La ciudad de México no es un sitio fácil para los animalistas, supongo que muchos lugares de latinoamérica no lo son. Salir a la calle representa un enfrentamiento continuo con el maltrato animal, concretamente con el abandono de animales.
Se calcula que la población de perros sin hogar en el DF es de 3 millones. Cada mes se matan (no voy a usar el eufemismo «sacrifican») alrededor de 12 mil perros. Todos ellos de manera cruel e inhumana.
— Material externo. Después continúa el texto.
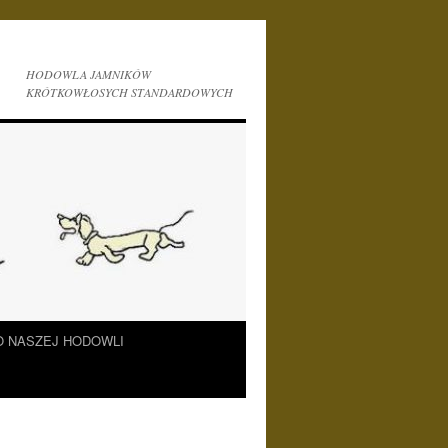
HODOWLA JAMNIKÓW
KRÓTKOWŁOSYCH STANDARDOWYCH
O NASZEJ HODOWLI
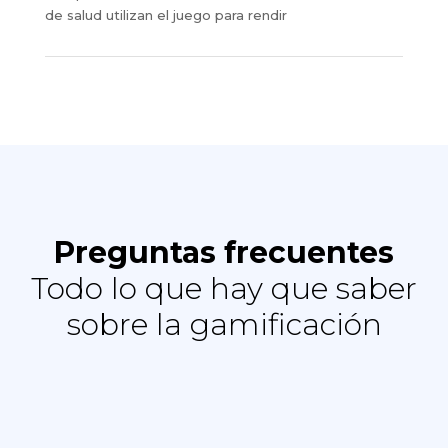
de salud utilizan el juego para rendir
Preguntas frecuentes
Todo lo que hay que saber
sobre la gamificación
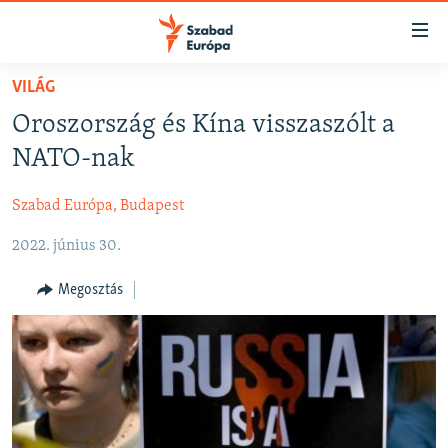
Akadálymentes
mód
Ugrás
VILÁG
a
NAPIRENDEN
Oroszország és Kína visszaszólt a
fő
AKTUÁLIS
oldalra
NATO-nak
FELIRATKOZÁS
PODCASTOK
Ugrás
a
Szabad Európa, Budapest
VIDEÓK
tartalomjegyzékre
Spotify
2022. június 30.
ELEMZŐ
Ugrás
a
NER15
Megosztás
Feliratkozás
keresésre
SZABADON
TÁRSADALOM
DEMOKRÁCIA
A PÉNZ NYOMÁBAN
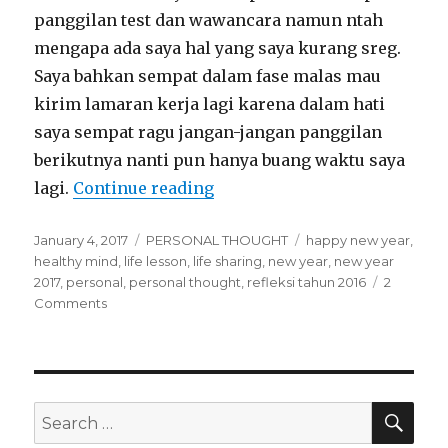
panggilan test dan wawancara namun ntah
mengapa ada saya hal yang saya kurang sreg.
Saya bahkan sempat dalam fase malas mau
kirim lamaran kerja lagi karena dalam hati
saya sempat ragu jangan-jangan panggilan
berikutnya nanti pun hanya buang waktu saya
“2016 A year of Grief and Go
lagi.
Continue reading
Posted
Categories
Tags
January 4, 2017
PERSONAL THOUGHT
happy new year
,
on
healthy mind
,
life lesson
,
life sharing
,
new year
,
new year
2017
,
personal
,
personal thought
,
refleksi tahun 2016
2
on
Comments
2016
A
year
of
Grief
SEA
Search
and
for:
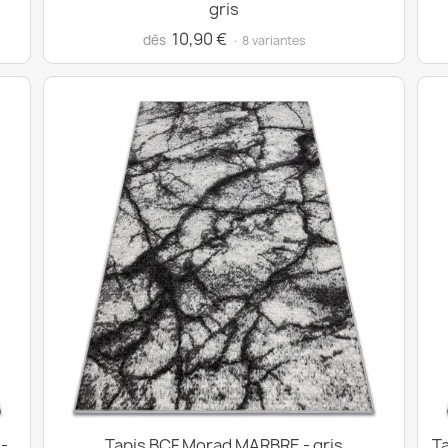
gris
10,90 €
dès
· 8 variantes
 -
Tapis BCF Morad MARBRE - gris
Ta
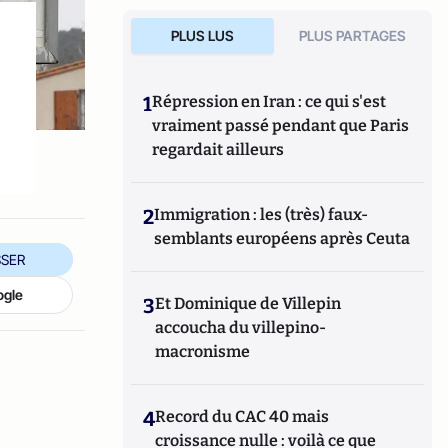
PLUS LUS
PLUS PARTAGES
1
Répression en Iran : ce qui s'est
vraiment passé pendant que Paris
regardait ailleurs
2
Immigration : les (très) faux-
semblants européens après Ceuta
SER
ogle
3
Et Dominique de Villepin
accoucha du villepino-
macronisme
4
Record du CAC 40 mais
croissance nulle : voilà ce que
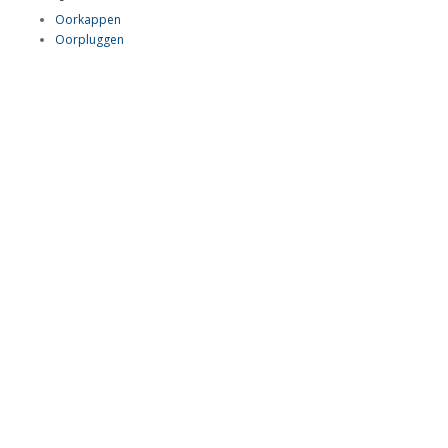
Oorkappen
Oorpluggen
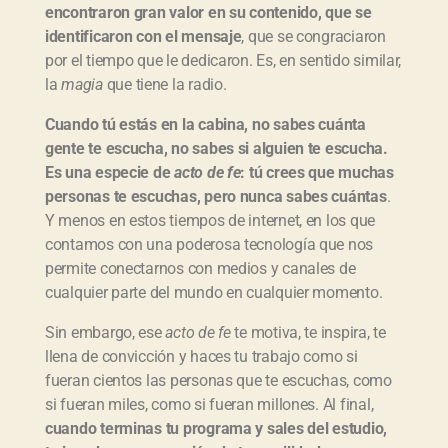
encontraron gran valor en su contenido, que se
identificaron con el mensaje
, que se congraciaron
por el tiempo que le dedicaron. Es, en sentido similar,
la
magia
que tiene la radio.
Cuando tú estás en la cabina, no sabes cuánta
gente te escucha, no sabes si alguien te escucha.
Es una especie de
acto de fe
: tú crees que muchas
personas te escuchas, pero nunca sabes cuántas
.
Y menos en estos tiempos de internet, en los que
contamos con una poderosa tecnología que nos
permite conectarnos con medios y canales de
cualquier parte del mundo en cualquier momento.
Sin embargo, ese
acto de fe
te motiva, te inspira, te
llena de convicción y haces tu trabajo como si
fueran cientos las personas que te escuchas, como
si fueran miles, como si fueran millones. Al final,
cuando terminas tu programa y sales del estudio,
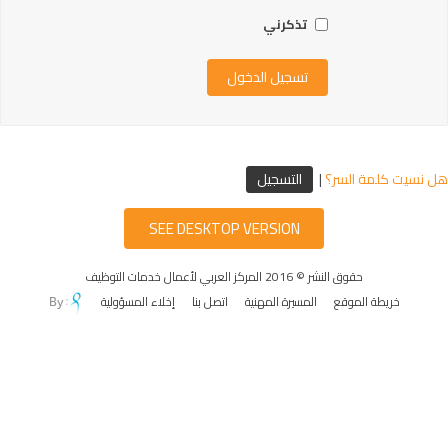
تذكرني
هل نسيت كلمة السر؟
|
التسجيل
SEE DESKTOP VERSION
حقوق النشر © 2016 المركز العربي لأعمال خدمات التوظيف
خريطة الموقع
المسيرة المهنية
اتصل بنا
إخلاء المسؤولية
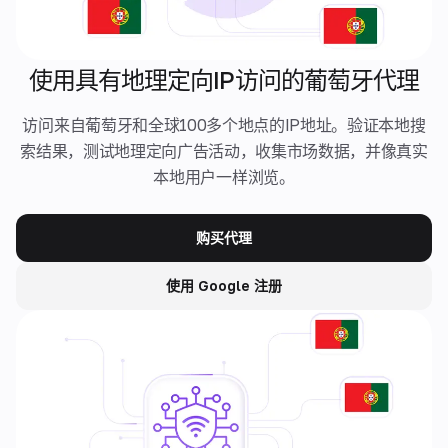
使用具有地理定向IP访问的葡萄牙代理
访问来自葡萄牙和全球100多个地点的IP地址。验证本地搜
索结果，测试地理定向广告活动，收集市场数据，并像真实
本地用户一样浏览。
购买代理
使用 Google 注册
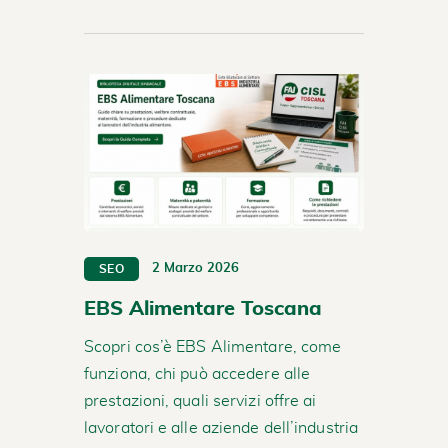
2 Marzo 2026
SEO
EBS Alimentare Toscana
Scopri cos’è EBS Alimentare, come
funziona, chi può accedere alle
prestazioni, quali servizi offre ai
lavoratori e alle aziende dell’industria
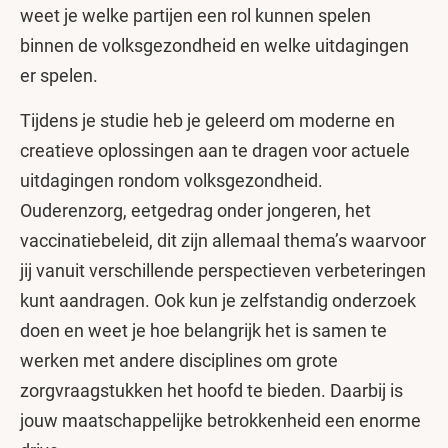
weet je welke partijen een rol kunnen spelen
binnen de volksgezondheid en welke uitdagingen
er spelen.
Tijdens je studie heb je geleerd om moderne en
creatieve oplossingen aan te dragen voor actuele
uitdagingen rondom volksgezondheid.
Ouderenzorg, eetgedrag onder jongeren, het
vaccinatiebeleid, dit zijn allemaal thema’s waarvoor
jij vanuit verschillende perspectieven verbeteringen
kunt aandragen. Ook kun je zelfstandig onderzoek
doen en weet je hoe belangrijk het is samen te
werken met andere disciplines om grote
zorgvraagstukken het hoofd te bieden. Daarbij is
jouw maatschappelijke betrokkenheid een enorme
La sensación que esto me provoca es de una terrible impotencia: yo que dedico mi vida a inculcar el respeto hacia los animales no humanos, me veo atada de manos ante el encuentro con un perro abandonado. No hay refugios a donde llevarlos, pues éstos están saturados, ni de chiste hablar al antirrábico (o para seguir con los eufemismos «centro de control canino»). Si acaso puedes comprarle algo de comer, hacerle una caricia, darle un poco de agua. Vivo en un sitio donde ya tenemos 3 perros y 3 gatos adoptados. No hay lugar para más. Esterilizarlos y devolverlos a la calle no es la solución; no están a salvo de ser atropellados, de peleas con otros perros o de ser usados para peleas de perros y otros tipos de crueldad.
Por si fuera poco, al caminar por las calles nos encontramos en cada esquina con un puesto de antojitos y alimentos de origen animal (animal que puede ser incluso, perro abandonado).
En nuestra sociedad, el perro abandonado es parte del paisaje urbano y pasamos de largo ante él como si fuera un peatón más o un seto con flores. No alcanzamos a comprender que es un ser sin hogar, sin alimento, expuesto a todo tipo de peligros. Su vida no es divertida, su «libertad» es un acto de ignorancia humana. Su deambular no es paseo, es supervivencia.
Cuando estoy frente al computador el maltrato, el uso, abuso, crueldad son abstractos. Sé que existen, sé que son reales, veo las imágenes. Pero al salir a la calle, en cada mirada de perro abandonado veo el reto a vencer, veo una sociedad deshumanizada e insensible y no entiendo cómo nadie ve en esos ojos lo que yo.